Marty St-Louis used to be a hero in Tampa Bay, but after forcing the Bolts to make a deal, how will he be received the next time he plays a game against his former team?
The dust has settled and in a deal that would have seemed laughable just a couple months ago, Martin St-Louis is a member of the New York Rangers. On the flipside, it’s only a little less shocking that his fellow NHL captain, Ryan Callahan, is now a member of the Lightning.
There’s no doubt both franchises got very good players – one more skilled, the other more well-rounded – and while Callahan was having a contract flap with Rangers GM Glen Sather, the shade thrown over St-Louis lately is impossible to ignore.
Here’s a Stanley Cup winner with two Art Ross trophies and one Hart under his belt as a member of the Bolts, but one leaving on dismal terms. Clearly St-Louis was hurt when GM Steve Yzerman cut him from the Canadian Olympic team, only half-making up for it by bringing the high-scoring winger when teammate Steven Stamkos couldn’t recover fast enough from injury. But if I’m a Tampa fan, I’m pretty upset with St-Louis right now.
Thanks to amazing goaltending from Ben Bishop, an upgraded defense corps and dynamic players up front, the Bolts were looking pretty dangerous this year, even with Stamkos out of the lineup. ‘Stammer’ announced today that he was now healthy from that leg injury and could have resumed his beautiful offensive relationship with St-Louis.
But not now. From Yzerman’s comments today, St-Louis initiated the trade talks, thus sabotaging Tampa Bay’s good vibes and damaging their chances of a long post-season run.
Hey, maybe a healthy Stamkos and the addition of Callahan is just as good. But there will always be a nagging question in Tampa if the Bolts bow out early this season while St-Louis reunites with Brad Richards on Broadway. And that’s on him, whether he cares or not.
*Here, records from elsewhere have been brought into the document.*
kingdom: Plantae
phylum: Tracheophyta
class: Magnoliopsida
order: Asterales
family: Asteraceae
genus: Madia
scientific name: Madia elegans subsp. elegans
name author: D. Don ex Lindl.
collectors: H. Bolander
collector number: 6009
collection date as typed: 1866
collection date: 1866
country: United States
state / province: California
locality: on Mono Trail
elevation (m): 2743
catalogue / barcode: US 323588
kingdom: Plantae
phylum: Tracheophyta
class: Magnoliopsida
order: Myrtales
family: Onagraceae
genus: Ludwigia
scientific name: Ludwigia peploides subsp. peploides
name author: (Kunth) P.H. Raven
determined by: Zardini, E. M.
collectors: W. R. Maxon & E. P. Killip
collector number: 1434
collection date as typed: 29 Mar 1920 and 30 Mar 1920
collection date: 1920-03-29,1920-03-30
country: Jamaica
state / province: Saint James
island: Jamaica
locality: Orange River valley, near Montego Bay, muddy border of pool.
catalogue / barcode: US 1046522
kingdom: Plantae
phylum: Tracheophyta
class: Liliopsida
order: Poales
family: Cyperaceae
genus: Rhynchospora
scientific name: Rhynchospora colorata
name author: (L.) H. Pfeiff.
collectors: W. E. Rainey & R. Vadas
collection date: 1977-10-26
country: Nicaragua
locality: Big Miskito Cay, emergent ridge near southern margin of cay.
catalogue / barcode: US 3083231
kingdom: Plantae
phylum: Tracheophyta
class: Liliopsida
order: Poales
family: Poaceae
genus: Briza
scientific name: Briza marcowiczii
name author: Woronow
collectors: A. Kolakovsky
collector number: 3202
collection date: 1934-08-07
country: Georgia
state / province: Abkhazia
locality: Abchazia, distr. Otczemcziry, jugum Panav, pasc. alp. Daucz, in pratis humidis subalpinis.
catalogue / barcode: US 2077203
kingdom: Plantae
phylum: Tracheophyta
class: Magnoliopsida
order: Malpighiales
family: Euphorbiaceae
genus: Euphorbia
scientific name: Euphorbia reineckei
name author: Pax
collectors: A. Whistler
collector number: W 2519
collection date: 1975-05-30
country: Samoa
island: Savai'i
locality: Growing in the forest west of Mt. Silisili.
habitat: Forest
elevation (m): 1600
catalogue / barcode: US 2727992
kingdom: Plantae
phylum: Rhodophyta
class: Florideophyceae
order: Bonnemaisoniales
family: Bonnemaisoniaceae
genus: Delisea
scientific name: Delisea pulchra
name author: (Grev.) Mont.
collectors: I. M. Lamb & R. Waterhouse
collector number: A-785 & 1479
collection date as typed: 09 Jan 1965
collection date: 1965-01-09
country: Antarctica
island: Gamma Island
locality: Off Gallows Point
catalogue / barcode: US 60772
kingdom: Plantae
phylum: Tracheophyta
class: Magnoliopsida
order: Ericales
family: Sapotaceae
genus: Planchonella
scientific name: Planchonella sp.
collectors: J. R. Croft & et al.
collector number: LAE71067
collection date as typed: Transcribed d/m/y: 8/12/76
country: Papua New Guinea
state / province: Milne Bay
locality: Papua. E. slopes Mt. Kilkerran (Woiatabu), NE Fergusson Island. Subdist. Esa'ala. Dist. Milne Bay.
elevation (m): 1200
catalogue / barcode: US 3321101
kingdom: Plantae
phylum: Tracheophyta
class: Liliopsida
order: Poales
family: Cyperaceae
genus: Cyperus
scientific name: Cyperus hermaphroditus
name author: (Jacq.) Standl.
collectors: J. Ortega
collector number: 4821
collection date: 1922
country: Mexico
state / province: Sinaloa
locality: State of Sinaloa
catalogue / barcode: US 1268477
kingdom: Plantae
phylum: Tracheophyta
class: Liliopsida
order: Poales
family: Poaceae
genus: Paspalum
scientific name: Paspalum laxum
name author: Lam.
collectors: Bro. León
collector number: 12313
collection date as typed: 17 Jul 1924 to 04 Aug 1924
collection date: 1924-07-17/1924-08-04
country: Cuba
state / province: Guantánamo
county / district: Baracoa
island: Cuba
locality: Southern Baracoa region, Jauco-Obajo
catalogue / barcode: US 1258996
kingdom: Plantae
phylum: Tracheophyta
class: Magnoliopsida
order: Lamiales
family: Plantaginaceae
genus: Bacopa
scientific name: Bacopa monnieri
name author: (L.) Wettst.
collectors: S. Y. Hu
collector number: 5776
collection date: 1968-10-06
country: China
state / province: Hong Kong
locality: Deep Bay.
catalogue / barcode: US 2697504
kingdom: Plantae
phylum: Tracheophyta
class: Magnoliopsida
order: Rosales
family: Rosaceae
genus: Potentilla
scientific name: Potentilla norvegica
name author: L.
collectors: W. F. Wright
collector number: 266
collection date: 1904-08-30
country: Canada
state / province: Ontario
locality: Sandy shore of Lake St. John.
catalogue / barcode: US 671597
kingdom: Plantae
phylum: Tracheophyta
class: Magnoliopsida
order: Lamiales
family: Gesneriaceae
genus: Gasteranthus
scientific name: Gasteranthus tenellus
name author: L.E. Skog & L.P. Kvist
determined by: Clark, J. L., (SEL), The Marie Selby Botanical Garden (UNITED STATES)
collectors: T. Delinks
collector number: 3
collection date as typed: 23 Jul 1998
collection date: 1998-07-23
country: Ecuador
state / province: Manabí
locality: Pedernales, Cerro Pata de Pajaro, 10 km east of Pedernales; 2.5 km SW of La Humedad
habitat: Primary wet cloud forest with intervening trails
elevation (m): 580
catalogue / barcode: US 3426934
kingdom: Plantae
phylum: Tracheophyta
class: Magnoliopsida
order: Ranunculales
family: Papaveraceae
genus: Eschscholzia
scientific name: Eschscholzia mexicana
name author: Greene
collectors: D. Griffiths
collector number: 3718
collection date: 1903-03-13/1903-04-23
Big picture, I wonder what this means for St-Louis’ legacy in Tampa Bay. Here’s a player who beat the odds and became an undersized star in the NHL, even when his first franchise, the Calgary Flames, couldn’t find a place for him. As previously mentioned, St-Louis has been fabulously successful in Tampa Bay and helped the Bolts win their only Cup to date, but they also gave him the chance to flourish; it was a symbiotic relationship.
So here’s a question: When St-Louis finally does hang up his skates, will the Lightning retire his jersey? Had the ugliness of the past week never surfaced, I would say it was a sure thing, but now it’s all in a different light. This is not like Ray Bourque leaving Boston or Jarome Iginla departing Calgary – those guys were team players who practically had to be pried out of the home dressing room because of their loyalty. With St-Louis, I wouldn’t be surprised if Tampa fans boo him the next time he comes to town.
Of course, the Rangers don’t have another regular season game in Tampa this season, so the next date could be in the playoffs. That would add yet another layer of intrigue on top of what quickly and surprisingly became a sordid affair.